→ GOAL OF THE EXERCISE
List all the lines in these records that hold "SAFE".

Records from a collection
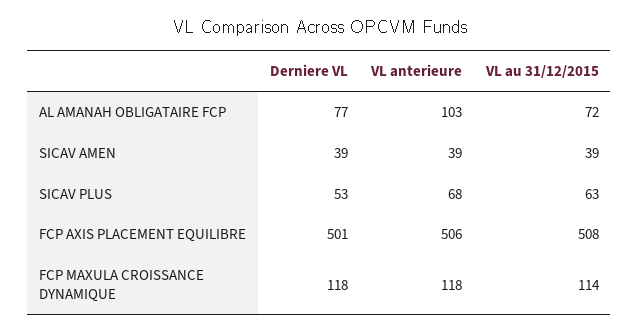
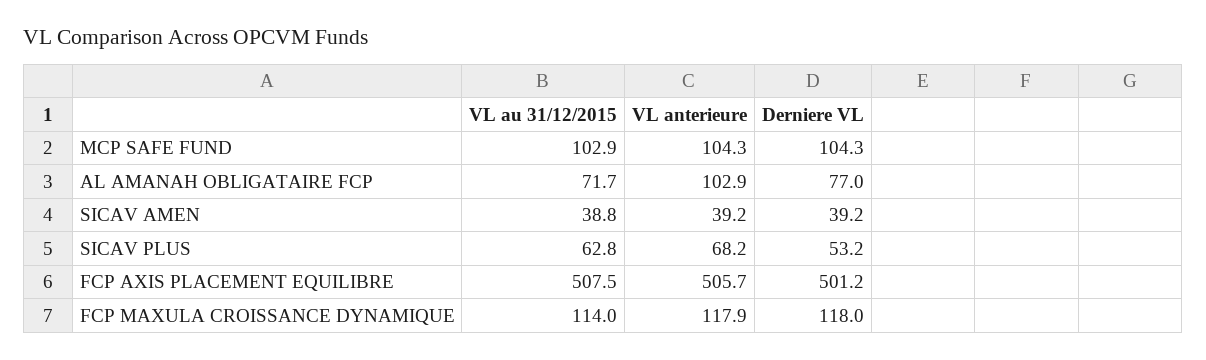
VL au 31/12/2015, MCP SAFE FUND: none -> 102.9
VL anterieure, MCP SAFE FUND: none -> 104.3
Derniere VL, MCP SAFE FUND: none -> 104.3

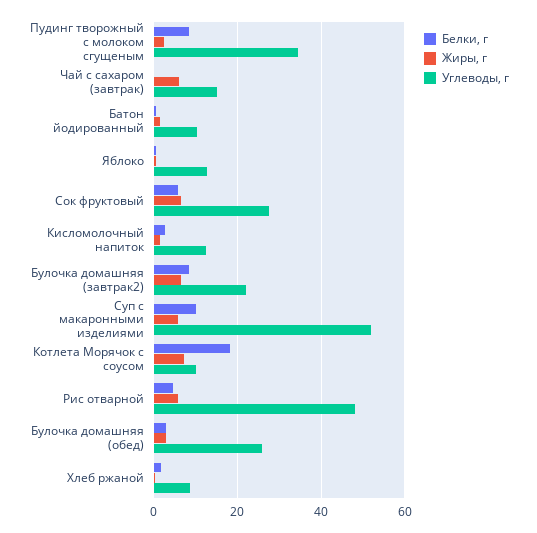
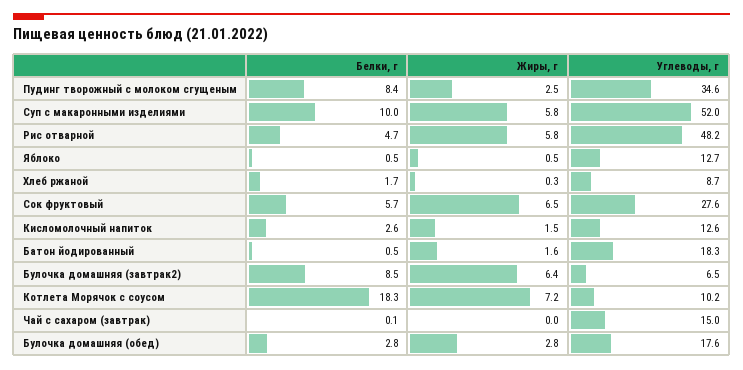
Жиры, г, Чай с сахаром (завтрак): 6 -> 0
Углеводы, г, Батон йодированный: 10 -> 18.3
Углеводы, г, Булочка домашняя (завтрак2): 22 -> 6.5
Углеводы, г, Булочка домашняя (обед): 26 -> 17.6

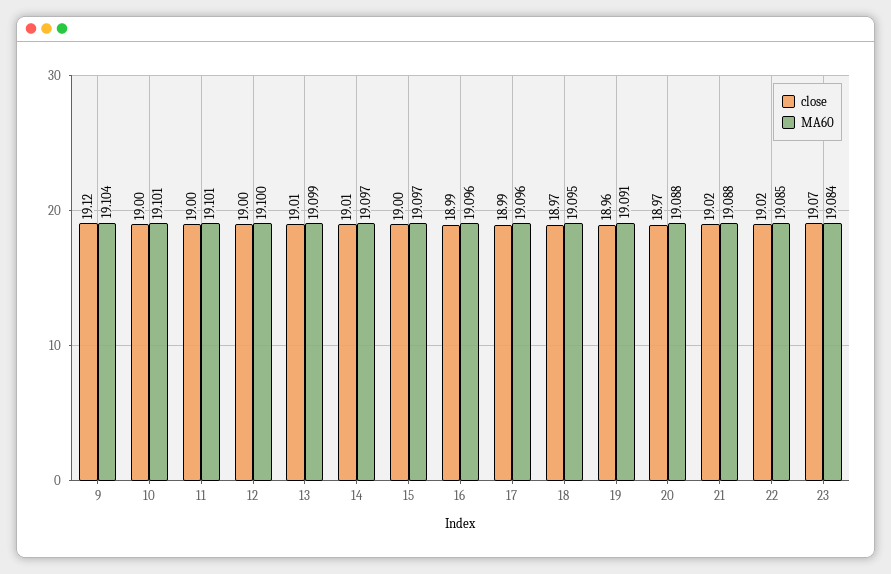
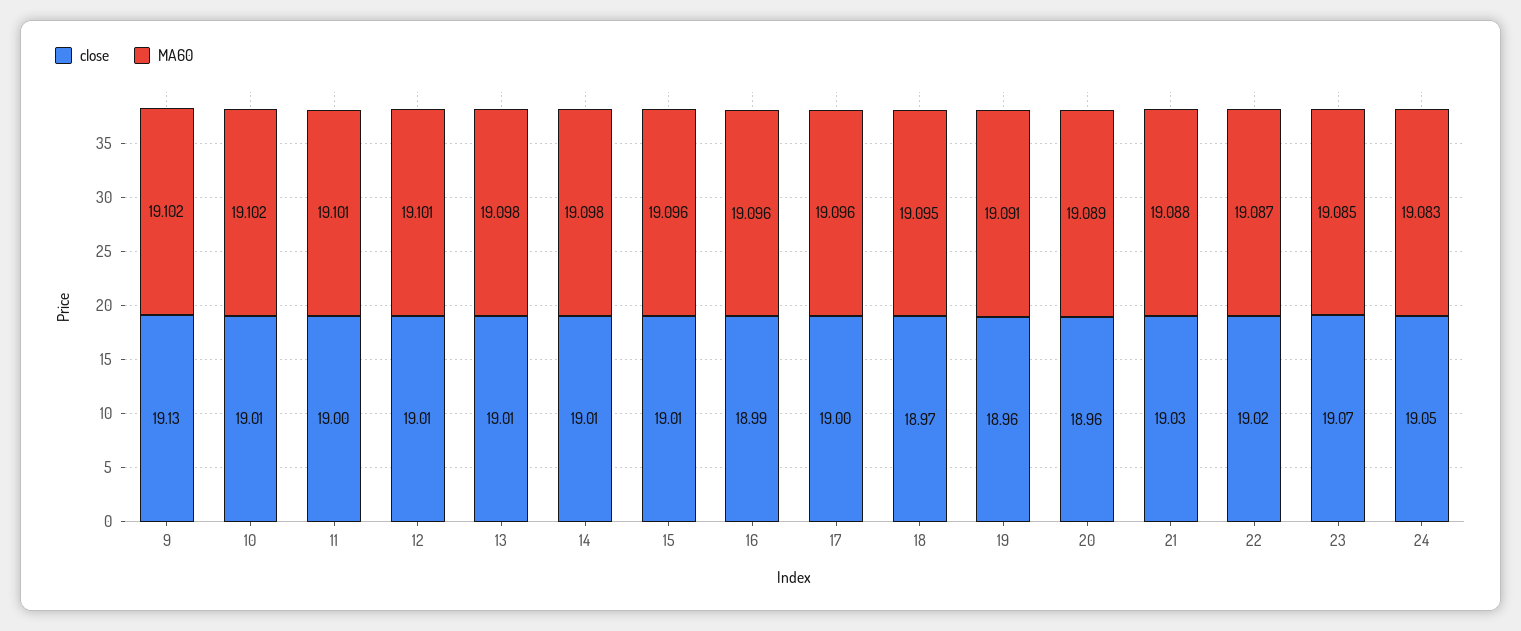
close, 9: 19.12 -> 19.13
MA60, 9: 19.104 -> 19.102
close, 10: 19 -> 19.01
MA60, 10: 19.101 -> 19.102
close, 12: 19 -> 19.01
MA60, 12: 19.1 -> 19.101
MA60, 13: 19.099 -> 19.098
MA60, 14: 19.097 -> 19.098
close, 15: 19 -> 19.01
MA60, 15: 19.097 -> 19.096
close, 17: 18.99 -> 19
close, 20: 18.97 -> 18.96
MA60, 20: 19.088 -> 19.089
close, 21: 19.02 -> 19.03
MA60, 22: 19.085 -> 19.087
MA60, 23: 19.084 -> 19.085
close, 24: none -> 19.05
MA60, 24: none -> 19.083

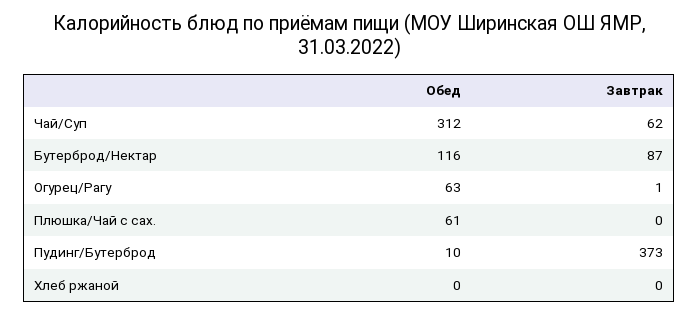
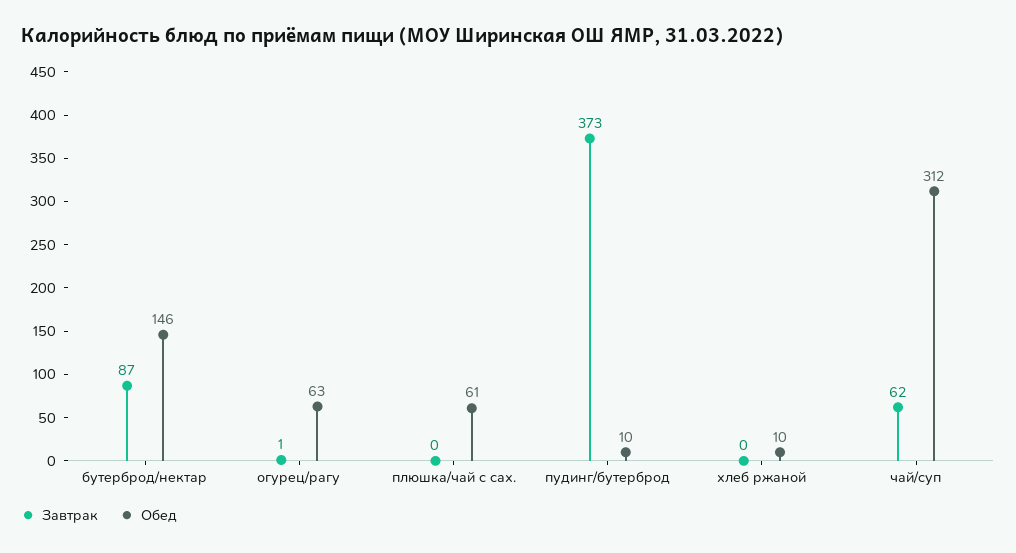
Обед, Бутерброд/Нектар: 116 -> 146
Обед, Хлеб ржаной: 0 -> 10

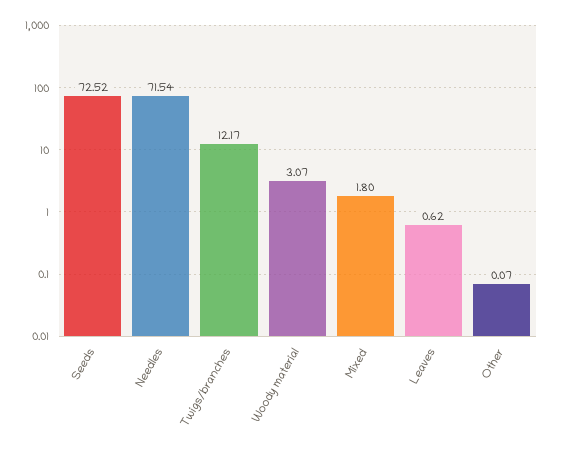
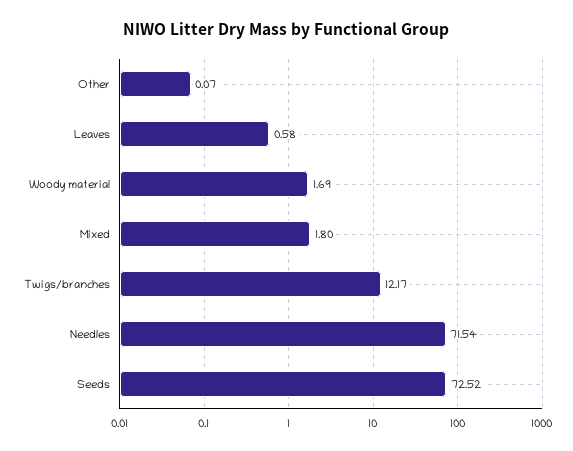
Woody material: 3.07 -> 1.69
Leaves: 0.62 -> 0.58

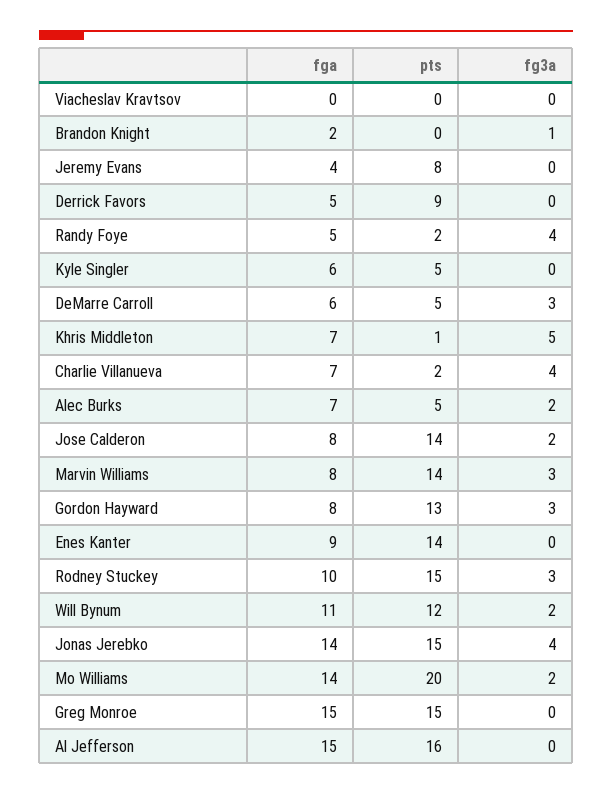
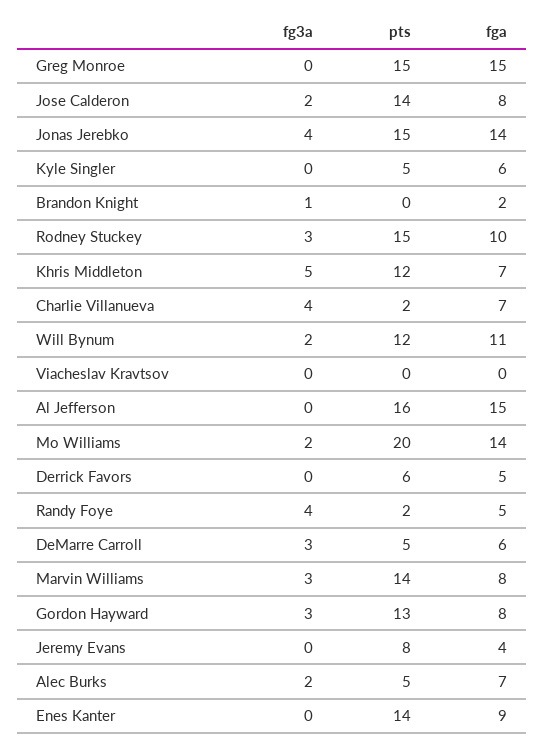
pts, Derrick Favors: 9 -> 6
pts, Khris Middleton: 1 -> 12

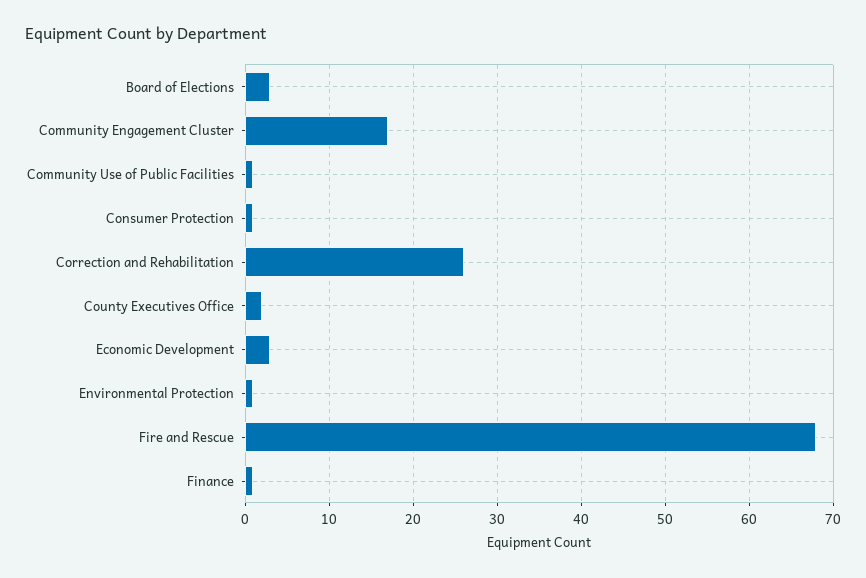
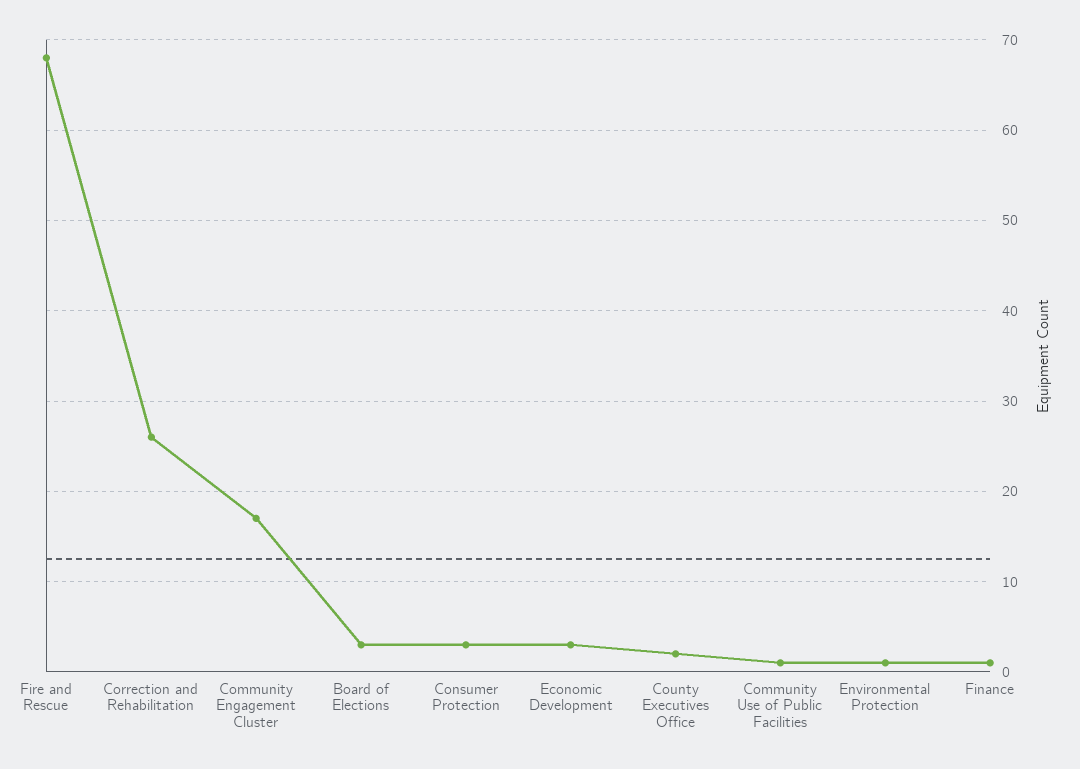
Consumer Protection: 1 -> 3

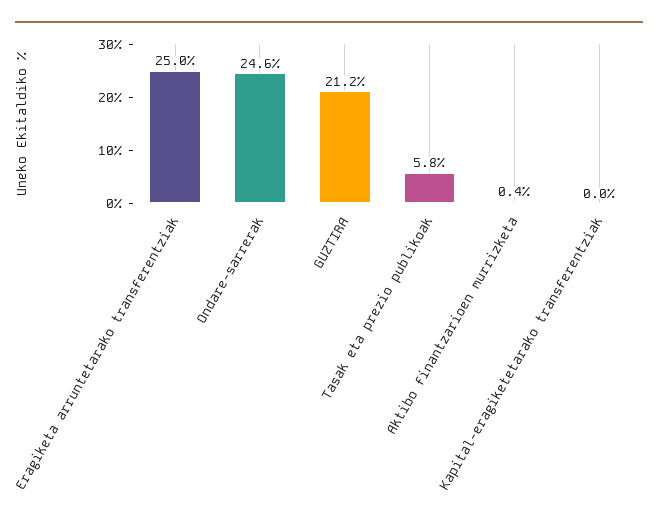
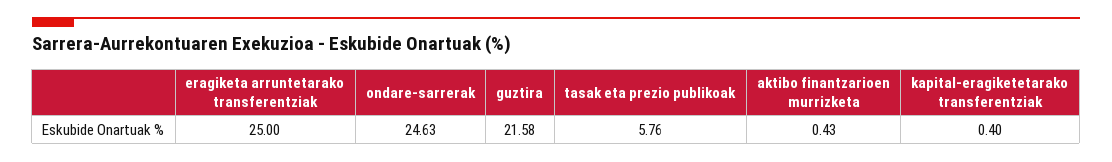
GUZTIRA: 21.2 -> 21.58
Kapital-eragiketetarako transferentziak: 0 -> 0.4

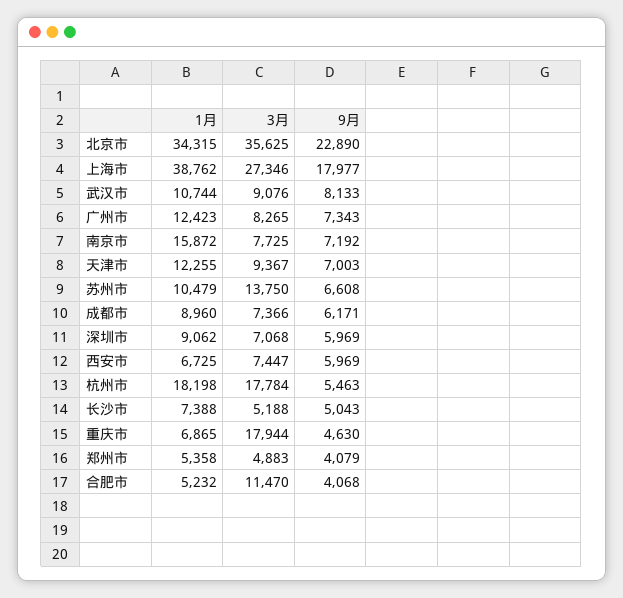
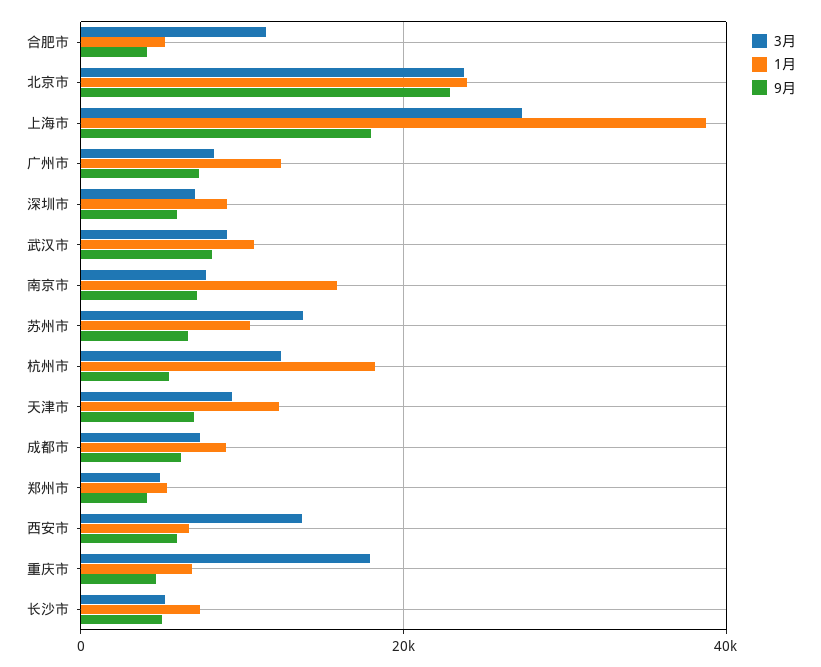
1月, 北京市: 34315 -> 24000
3月, 北京市: 35625 -> 24000
3月, 西安市: 7447 -> 14000
3月, 杭州市: 17784 -> 12000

→ REPLY TO THE TASK
VL au 31/12/2015, MCP SAFE FUND: none -> 102.9
VL anterieure, MCP SAFE FUND: none -> 104.3
Derniere VL, MCP SAFE FUND: none -> 104.3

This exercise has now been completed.